My Running Loop

Allison Dolzonek

More stories from Allison Dolzonek

Thoughts on Spring
February 25, 2016
My Running Loop

I was on a run. It was a beautiful (seasonably warm) 60-degree and sunny day here at Le Moyne. A slight breeze was blowing and I could smell Spring in the air as I leaped and hopped over puddles of melted snow on the pavement. I was halfway through my running loop, my thoughts moving through my head faster than my feet on the ground, when a particular thought bounced into my mind and slapped me across the face: I will be graduating from Le Moyne College in 70 days.

I mean, I knew that. I knew that I was graduating come May. But it was in the middle of my run, on my loop, my eyes closed, and my head tilted towards the sun like a blooming flower, that I realized I had been running this same exact loop around campus for the last three and a half years. And now, somehow, within the next 70 days, I’ll run this loop for the last time in my entire life.

My loop that I first ran the second semester of my Freshman year, counting the miles until my Alabama summertime would come and knock its hot and humid fist on my door.

My loop that I ran as a Sophomore, when time was on my side. Through cool fall evenings, holding my breath as I stomped over ginkgo tree seeds while the sun set behind me.

My loop that I ran as a Junior, weakly and unsuccessfully attempting to sweat out the heartbreak and hangovers of the most difficult days of my college career.

And my loop that I run to this day, constructing plans for my future that will inevitably be razed to the ground within the next few weeks, as is the case for all plans made in life.

------------------------------------------------

What to work on |
1: In the running loop essay, how many days remain until the writer graduates from Le Moyne College?
2: Reproduce everything in the running loop essay from "Thoughts on Spring" down to "in 70 days.".

Source information |
------------------------------------------------

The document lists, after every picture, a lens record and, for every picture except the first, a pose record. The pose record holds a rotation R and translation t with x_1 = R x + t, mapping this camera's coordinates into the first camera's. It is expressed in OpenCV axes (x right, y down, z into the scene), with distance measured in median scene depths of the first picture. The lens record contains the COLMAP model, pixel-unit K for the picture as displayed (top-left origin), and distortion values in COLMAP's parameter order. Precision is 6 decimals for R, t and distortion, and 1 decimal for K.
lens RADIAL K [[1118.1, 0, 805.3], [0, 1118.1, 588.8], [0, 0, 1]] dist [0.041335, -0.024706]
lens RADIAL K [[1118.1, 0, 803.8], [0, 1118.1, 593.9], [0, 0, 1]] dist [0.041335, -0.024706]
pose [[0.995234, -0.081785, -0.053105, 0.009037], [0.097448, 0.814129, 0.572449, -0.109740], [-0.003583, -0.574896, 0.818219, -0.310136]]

------------------------------------------------

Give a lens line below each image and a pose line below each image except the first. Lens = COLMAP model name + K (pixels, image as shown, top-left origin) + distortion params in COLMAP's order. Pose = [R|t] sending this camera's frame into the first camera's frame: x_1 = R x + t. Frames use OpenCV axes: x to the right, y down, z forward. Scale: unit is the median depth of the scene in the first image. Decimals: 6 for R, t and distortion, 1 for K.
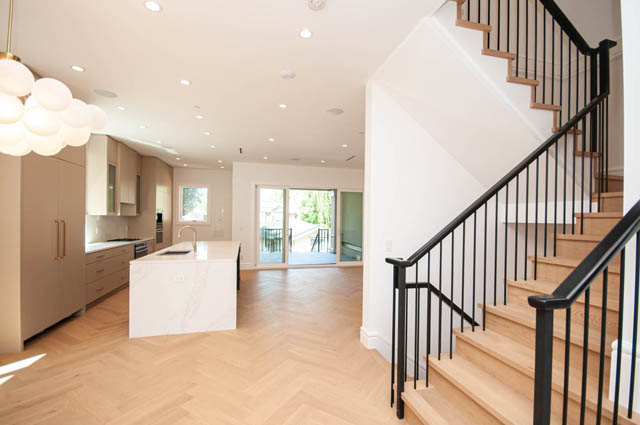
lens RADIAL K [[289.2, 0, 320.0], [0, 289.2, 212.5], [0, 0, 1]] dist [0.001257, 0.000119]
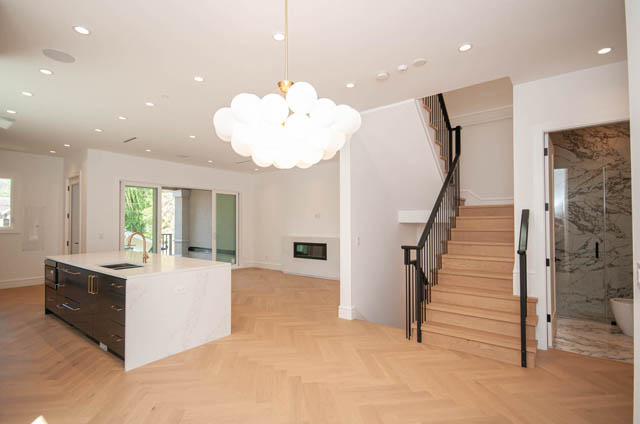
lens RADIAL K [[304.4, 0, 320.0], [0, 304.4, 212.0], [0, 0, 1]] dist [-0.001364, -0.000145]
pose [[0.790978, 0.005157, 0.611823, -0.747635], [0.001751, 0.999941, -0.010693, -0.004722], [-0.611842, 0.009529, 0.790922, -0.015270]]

------------------------------------------------

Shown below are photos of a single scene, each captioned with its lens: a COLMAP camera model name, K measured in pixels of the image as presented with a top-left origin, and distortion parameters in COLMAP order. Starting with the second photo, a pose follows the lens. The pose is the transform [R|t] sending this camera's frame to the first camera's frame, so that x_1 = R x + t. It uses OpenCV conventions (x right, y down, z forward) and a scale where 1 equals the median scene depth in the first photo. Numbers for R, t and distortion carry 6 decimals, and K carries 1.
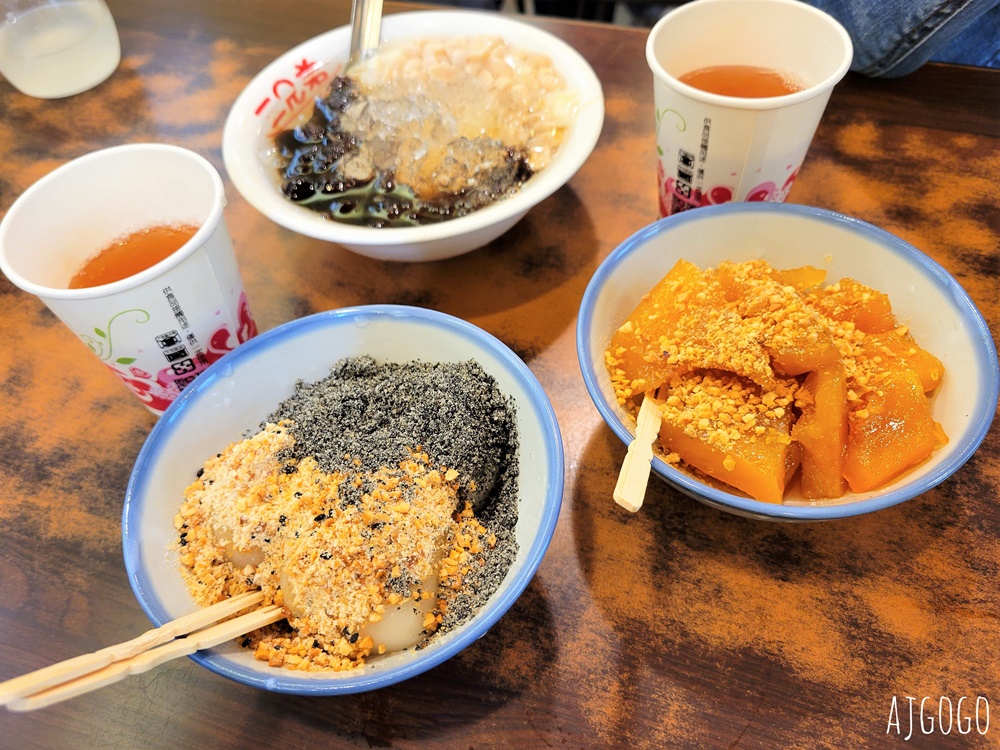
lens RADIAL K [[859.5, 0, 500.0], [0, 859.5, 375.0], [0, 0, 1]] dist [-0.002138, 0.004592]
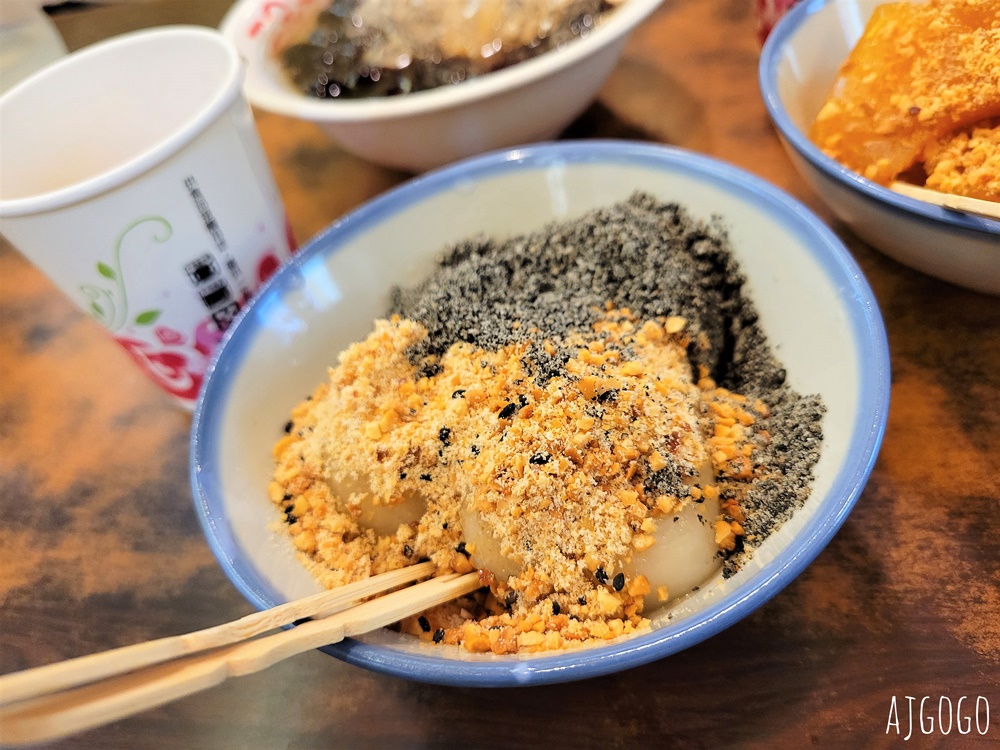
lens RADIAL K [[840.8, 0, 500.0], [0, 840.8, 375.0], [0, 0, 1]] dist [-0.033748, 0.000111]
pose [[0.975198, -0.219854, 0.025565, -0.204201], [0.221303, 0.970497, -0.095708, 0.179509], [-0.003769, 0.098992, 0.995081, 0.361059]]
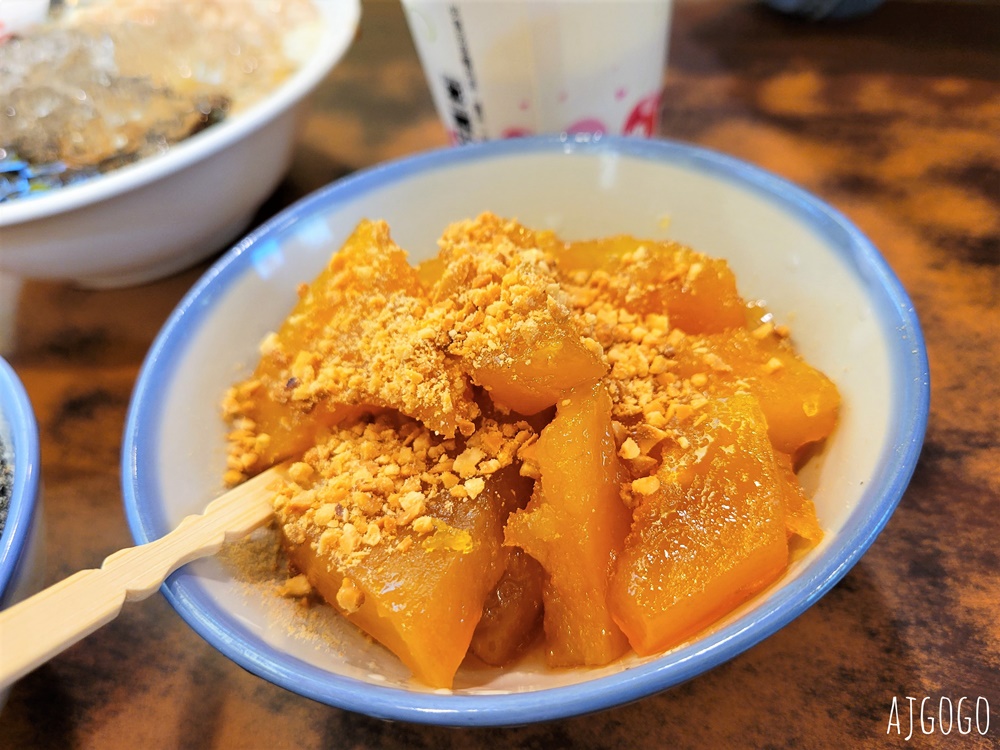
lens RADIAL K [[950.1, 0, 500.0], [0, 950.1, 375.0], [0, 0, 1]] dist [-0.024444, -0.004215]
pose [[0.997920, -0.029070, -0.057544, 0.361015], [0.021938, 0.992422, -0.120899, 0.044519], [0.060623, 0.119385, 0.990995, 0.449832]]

------------------------------------------------

Answer set |
1: 70 days.

2:
Thoughts on Spring
February 25, 2016
My Running Loop

I was on a run. It was a beautiful (seasonably warm) 60-degree and sunny day here at Le Moyne. A slight breeze was blowing and I could smell Spring in the air as I leaped and hopped over puddles of melted snow on the pavement. I was halfway through my running loop, my thoughts moving through my head faster than my feet on the ground, when a particular thought bounced into my mind and slapped me across the face: I will be graduating from Le Moyne College in 70 days.